=== EXTRACTED RECORDS ===

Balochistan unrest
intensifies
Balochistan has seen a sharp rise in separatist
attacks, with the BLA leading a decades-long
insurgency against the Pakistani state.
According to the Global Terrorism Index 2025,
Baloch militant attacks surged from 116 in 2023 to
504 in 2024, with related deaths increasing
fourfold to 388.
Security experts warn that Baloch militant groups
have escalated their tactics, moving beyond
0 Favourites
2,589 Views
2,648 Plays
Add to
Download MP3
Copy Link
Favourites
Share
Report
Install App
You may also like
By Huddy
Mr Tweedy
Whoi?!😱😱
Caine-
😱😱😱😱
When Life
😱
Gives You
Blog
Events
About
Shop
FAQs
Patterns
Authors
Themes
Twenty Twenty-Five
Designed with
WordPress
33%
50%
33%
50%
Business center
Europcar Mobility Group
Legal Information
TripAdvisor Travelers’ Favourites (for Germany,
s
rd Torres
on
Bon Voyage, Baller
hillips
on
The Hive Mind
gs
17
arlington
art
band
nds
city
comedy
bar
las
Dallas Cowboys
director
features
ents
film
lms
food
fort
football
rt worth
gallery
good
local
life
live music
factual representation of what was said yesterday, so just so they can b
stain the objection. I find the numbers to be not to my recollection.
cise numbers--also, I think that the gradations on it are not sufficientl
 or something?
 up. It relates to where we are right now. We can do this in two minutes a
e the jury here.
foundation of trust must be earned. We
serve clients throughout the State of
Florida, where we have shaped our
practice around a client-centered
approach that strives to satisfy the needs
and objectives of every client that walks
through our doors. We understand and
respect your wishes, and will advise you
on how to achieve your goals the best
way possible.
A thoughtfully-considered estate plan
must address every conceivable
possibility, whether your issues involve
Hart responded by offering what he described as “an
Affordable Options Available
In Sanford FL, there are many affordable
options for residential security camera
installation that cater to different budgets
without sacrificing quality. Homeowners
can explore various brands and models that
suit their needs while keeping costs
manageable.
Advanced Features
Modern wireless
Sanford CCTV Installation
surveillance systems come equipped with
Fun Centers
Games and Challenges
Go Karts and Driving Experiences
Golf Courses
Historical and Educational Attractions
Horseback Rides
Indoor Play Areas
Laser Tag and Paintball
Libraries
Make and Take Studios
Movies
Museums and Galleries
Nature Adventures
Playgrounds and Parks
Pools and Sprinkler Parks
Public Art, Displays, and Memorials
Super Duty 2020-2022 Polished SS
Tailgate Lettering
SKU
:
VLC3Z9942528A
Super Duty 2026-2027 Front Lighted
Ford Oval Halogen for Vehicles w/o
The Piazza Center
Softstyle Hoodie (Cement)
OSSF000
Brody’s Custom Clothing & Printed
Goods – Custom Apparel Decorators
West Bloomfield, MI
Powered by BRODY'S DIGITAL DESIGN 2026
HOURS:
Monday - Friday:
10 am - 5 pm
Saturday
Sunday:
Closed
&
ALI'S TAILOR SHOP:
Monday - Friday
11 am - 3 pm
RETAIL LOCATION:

===
=== EXTRACTED RECORDS ===

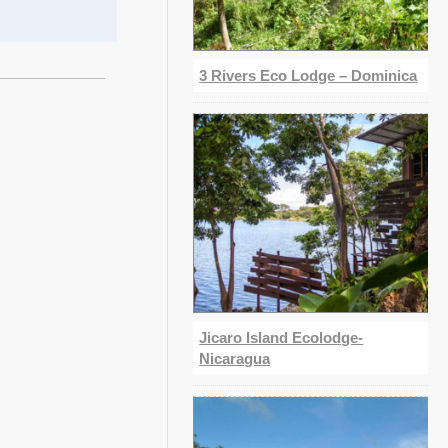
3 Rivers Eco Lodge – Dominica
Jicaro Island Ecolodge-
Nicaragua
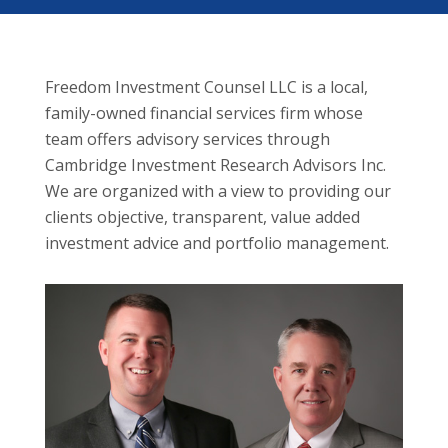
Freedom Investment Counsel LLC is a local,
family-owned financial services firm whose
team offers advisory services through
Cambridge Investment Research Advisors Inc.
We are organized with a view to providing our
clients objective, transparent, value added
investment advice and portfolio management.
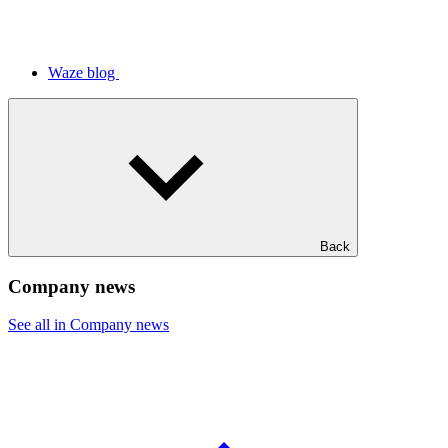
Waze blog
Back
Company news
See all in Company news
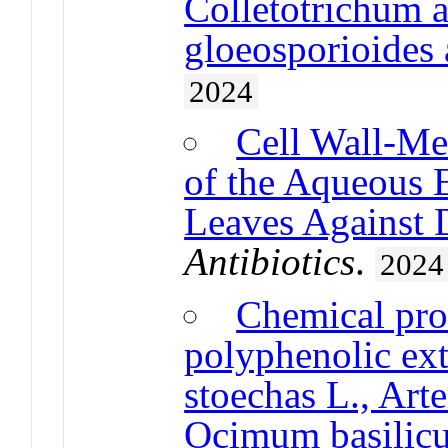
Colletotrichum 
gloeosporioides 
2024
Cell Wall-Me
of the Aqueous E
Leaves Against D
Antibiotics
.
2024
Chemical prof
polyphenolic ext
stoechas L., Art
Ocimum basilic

===

Beginning at the line with "Balochistan unrest" and ending at the line with "e the jury here.", reproduce each line of the data above exactly, and add no other lines.

Balochistan unrest
intensifies
Balochistan has seen a sharp rise in separatist
attacks, with the BLA leading a decades-long
insurgency against the Pakistani state.
According to the Global Terrorism Index 2025,
Baloch militant attacks surged from 116 in 2023 to
504 in 2024, with related deaths increasing
fourfold to 388.
Security experts warn that Baloch militant groups
have escalated their tactics, moving beyond
0 Favourites
2,589 Views
2,648 Plays
Add to
Download MP3
Copy Link
Favourites
Share
Report
Install App
You may also like
By Huddy
Mr Tweedy
Whoi?!😱😱
Caine-
😱😱😱😱
When Life
😱
Gives You
Blog
Events
About
Shop
FAQs
Patterns
Authors
Themes
Twenty Twenty-Five
Designed with
WordPress
33%
50%
33%
50%
Business center
Europcar Mobility Group
Legal Information
TripAdvisor Travelers’ Favourites (for Germany,
s
rd Torres
on
Bon Voyage, Baller
hillips
on
The Hive Mind
gs
17
arlington
art
band
nds
city
comedy
bar
las
Dallas Cowboys
director
features
ents
film
lms
food
fort
football
rt worth
gallery
good
local
life
live music
factual representation of what was said yesterday, so just so they can b
stain the objection. I find the numbers to be not to my recollection.
cise numbers--also, I think that the gradations on it are not sufficientl
 or something?
 up. It relates to where we are right now. We can do this in two minutes a
e the jury here.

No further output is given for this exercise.